- _Direction A_
In the bigssa prediction help page, recast the description beginning "Which effect to estimate" as a brief list giving each option and what it returns.
- _Direction B_
Extend the R help page on predicting from bigssa fits, picking up right after its final reference.

- _Selected excerpt_
* begin *

R: Predicts for "bigssa" Objects

predict.bigssa {bigsplines}

R Documentation

Predicts for "bigssa" Objects

Description

Get fitted values and standard error estimates for smoothing spline anova models.

Usage

## S3 method for class 'bigssa'
predict(object,newdata=NULL,se.fit=FALSE,include=object$tnames,
        effect=c("all","0","lin","non"),includeint=FALSE,
        design=FALSE,smoothMatrix=FALSE,intercept=NULL,...)

Arguments

`object`	Object of class "bigssa", which is output from `bigssa`.
`newdata`	Data frame or list containing the new data points for prediction. Variable names must match those used in the `formula` input of `bigssa`. See Details and Example. Default of `newdata=NULL` uses original data in `object` input.
`se.fit`	Logical indicating whether the standard errors of the fitted values should be estimated. Default is `se.fit=FALSE`.
`include`	Which terms to include in the estimate. You can get fitted values for any combination of terms in the `tnames` element of an "bigssa" object.
`effect`	Which effect to estimate: `effect="all"` gives `\hat{y}` for given terms in `include`, `effect="lin"` gives linear portion of `\hat{y}` for given terms in `include`, and `effect="non"` gives nonlinear portion of `\hat{y}` for given terms in `include`. Use `effect="0"` to return the intercept.
`includeint`	Logical indicating whether the intercept should be included in the prediction. If `include=object$tnames` and `effect="all"` (default), then this input is ignored and the intercept is automatically included in the prediction.
`design`	Logical indicating whether the design matrix should be returned.
`smoothMatrix`	Logical indicating whether the smoothing matrix should be returned.
`intercept`	Logical indicating whether the intercept should be included in the prediction. When used, this input overrides the `includeint` input.
`...`	Ignored.

Details

Uses the coefficient and smoothing parameter estimates from a fit smoothing spline anova (estimated by bigssa) to predict for new data.

Value

If se.fit=FALSE, design=FALSE, and smoothMatrix=FALSE, returns vector of fitted values.

Otherwise returns list with elements:

`fit`	Vector of fitted values
`se.fit`	Vector of standard errors of fitted values (if `se.fit=TRUE`)
`X`	Design matrix used to create fitted values (if `design=TRUE`)
`ix`	Index vector such that `fit=X%*%object$modelspec$coef[ix]` (if `design=TRUE`)
`S`	Smoothing matrix corresponding to fitted values (if `smoothMatrix=TRUE`)

Author(s)

Nathaniel E. Helwig <helwig@umn.edu>

References

Gu, C. (2013). Smoothing spline ANOVA models, 2nd edition. New York: Springer.

Helwig, N. E. (2013). Fast and stable smoothing spline analysis of variance models for large samples with applications to electroencephalography data analysis. Unpublished doctoral dissertation. University of Illinois at Urbana-Champaign.

* end *

- _Given entries_
* begin *

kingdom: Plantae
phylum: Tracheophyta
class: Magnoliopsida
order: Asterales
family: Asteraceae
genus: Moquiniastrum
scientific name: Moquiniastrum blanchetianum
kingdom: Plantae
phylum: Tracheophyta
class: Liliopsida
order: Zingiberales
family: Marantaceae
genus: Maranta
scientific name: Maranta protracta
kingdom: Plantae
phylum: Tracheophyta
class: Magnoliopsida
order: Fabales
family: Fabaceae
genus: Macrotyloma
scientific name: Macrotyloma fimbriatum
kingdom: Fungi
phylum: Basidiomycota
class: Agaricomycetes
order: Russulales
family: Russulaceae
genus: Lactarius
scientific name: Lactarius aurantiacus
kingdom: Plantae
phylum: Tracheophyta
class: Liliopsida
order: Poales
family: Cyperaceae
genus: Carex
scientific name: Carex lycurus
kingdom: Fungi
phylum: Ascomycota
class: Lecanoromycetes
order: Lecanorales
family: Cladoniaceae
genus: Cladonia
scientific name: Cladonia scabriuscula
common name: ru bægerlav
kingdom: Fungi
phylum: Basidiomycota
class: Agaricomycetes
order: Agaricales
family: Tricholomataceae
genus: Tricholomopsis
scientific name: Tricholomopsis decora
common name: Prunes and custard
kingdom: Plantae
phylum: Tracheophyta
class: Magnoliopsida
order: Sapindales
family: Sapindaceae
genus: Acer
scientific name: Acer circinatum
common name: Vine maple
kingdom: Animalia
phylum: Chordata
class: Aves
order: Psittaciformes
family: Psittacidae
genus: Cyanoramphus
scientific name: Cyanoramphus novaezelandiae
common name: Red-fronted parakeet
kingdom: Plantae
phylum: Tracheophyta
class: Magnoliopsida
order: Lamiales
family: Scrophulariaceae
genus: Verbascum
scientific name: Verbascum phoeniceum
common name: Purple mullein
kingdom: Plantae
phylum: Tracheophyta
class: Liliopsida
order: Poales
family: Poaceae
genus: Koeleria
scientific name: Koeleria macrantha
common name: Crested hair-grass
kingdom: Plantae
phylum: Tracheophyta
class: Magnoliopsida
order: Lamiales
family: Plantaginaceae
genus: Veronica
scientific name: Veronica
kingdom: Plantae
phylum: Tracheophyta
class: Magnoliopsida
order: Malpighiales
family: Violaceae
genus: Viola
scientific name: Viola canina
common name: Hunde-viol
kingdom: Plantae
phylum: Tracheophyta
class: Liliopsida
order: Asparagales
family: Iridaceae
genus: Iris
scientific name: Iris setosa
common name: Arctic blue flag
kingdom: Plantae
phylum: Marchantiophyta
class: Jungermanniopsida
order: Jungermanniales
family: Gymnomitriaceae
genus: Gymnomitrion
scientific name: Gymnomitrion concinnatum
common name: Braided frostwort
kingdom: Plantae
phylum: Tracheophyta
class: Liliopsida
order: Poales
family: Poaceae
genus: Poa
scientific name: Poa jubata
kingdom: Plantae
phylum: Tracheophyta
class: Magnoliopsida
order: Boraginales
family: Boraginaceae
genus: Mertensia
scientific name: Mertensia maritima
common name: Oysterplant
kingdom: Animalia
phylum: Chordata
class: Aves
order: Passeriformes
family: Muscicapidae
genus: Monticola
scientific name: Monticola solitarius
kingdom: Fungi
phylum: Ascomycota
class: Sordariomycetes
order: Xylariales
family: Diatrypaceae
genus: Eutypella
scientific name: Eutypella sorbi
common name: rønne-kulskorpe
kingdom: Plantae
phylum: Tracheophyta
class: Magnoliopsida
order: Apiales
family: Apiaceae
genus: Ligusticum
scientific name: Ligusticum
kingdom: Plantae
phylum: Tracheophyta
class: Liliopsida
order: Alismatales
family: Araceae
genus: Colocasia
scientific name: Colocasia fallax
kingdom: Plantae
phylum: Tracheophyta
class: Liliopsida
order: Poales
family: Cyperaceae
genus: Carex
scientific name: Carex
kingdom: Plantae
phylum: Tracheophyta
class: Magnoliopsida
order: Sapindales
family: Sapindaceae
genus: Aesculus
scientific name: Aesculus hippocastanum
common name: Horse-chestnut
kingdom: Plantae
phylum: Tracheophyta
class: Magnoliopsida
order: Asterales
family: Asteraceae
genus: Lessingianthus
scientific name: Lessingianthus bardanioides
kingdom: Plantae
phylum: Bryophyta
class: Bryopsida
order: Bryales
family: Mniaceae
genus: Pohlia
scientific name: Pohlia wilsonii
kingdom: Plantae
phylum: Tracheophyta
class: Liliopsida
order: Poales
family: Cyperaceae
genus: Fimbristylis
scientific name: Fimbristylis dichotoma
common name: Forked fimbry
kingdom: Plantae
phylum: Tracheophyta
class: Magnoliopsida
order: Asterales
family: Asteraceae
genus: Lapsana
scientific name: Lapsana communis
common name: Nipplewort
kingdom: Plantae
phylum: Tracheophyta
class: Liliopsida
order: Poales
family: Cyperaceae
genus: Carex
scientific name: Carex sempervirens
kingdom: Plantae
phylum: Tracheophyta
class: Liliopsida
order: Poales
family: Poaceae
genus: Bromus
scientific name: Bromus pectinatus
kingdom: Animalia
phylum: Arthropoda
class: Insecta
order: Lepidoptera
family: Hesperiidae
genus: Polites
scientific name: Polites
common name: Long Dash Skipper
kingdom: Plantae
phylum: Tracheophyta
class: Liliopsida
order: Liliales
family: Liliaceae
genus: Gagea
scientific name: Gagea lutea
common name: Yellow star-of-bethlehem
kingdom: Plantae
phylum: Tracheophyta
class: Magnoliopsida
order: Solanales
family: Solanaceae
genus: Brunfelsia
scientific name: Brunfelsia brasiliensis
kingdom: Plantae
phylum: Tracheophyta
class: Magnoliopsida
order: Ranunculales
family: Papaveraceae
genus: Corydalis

* end *

- _Expected answer A_
- `effect="all"`: `\hat{y}` for the terms in `include`
- `effect="lin"`: the linear portion of `\hat{y}` for those terms
- `effect="non"`: the nonlinear portion of `\hat{y}` for those terms
- `effect="0"`: the intercept

- _Expected answer B_
Helwig, N. E. (2016). Efficient estimation of variance components in nonparametric mixed-effects models with large samples. Statistics and Computing, 26, 1319-1336.

Helwig, N. E. (2017). Regression with ordered predictors via ordinal smoothing splines. Frontiers in Applied Mathematics and Statistics, 3(15), 1-13.

Helwig, N. E. and Ma, P. (2015). Fast and stable multiple smoothing parameter selection in smoothing spline analysis of variance models with large samples. Journal of Computational and Graphical Statistics, 24, 715-732.

Helwig, N. E. and Ma, P. (2016). Smoothing spline ANOVA for super-large samples: Scalable computation via rounding parameters. Statistics and Its Interface, 9, 433-444.

Examples


##########   EXAMPLE 1   ##########

# define univariate function and data
set.seed(773)
myfun <- function(x){ 2 + x + sin(2*pi*x) }
x <- runif(500)
y <- myfun(x) + rnorm(500)

# fit cubic spline model
cubmod <- bigssa(y~x,type="cub",nknots=30)
crossprod( predict(cubmod) - myfun(x) )/500

# define new data for prediction
newdata <- data.frame(x=seq(0,1,length.out=100))

# get fitted values and standard errors for new data
yc <- predict(cubmod,newdata,se.fit=TRUE)

# plot results with 95% Bayesian confidence interval
plot(newdata$x,yc$fit,type="l")
lines(newdata$x,yc$fit+qnorm(.975)*yc$se.fit,lty=3)
lines(newdata$x,yc$fit-qnorm(.975)*yc$se.fit,lty=3)

# predict constant, linear, and nonlinear effects
yc0 <- predict(cubmod,newdata,se.fit=TRUE,effect="0")
ycl <- predict(cubmod,newdata,se.fit=TRUE,effect="lin")
ycn <- predict(cubmod,newdata,se.fit=TRUE,effect="non")
crossprod( yc$fit - (yc0$fit + ycl$fit + ycn$fit) )

# plot results with 95% Bayesian confidence intervals
par(mfrow=c(1,2))
plot(newdata$x,ycl$fit,type="l",main="Linear effect")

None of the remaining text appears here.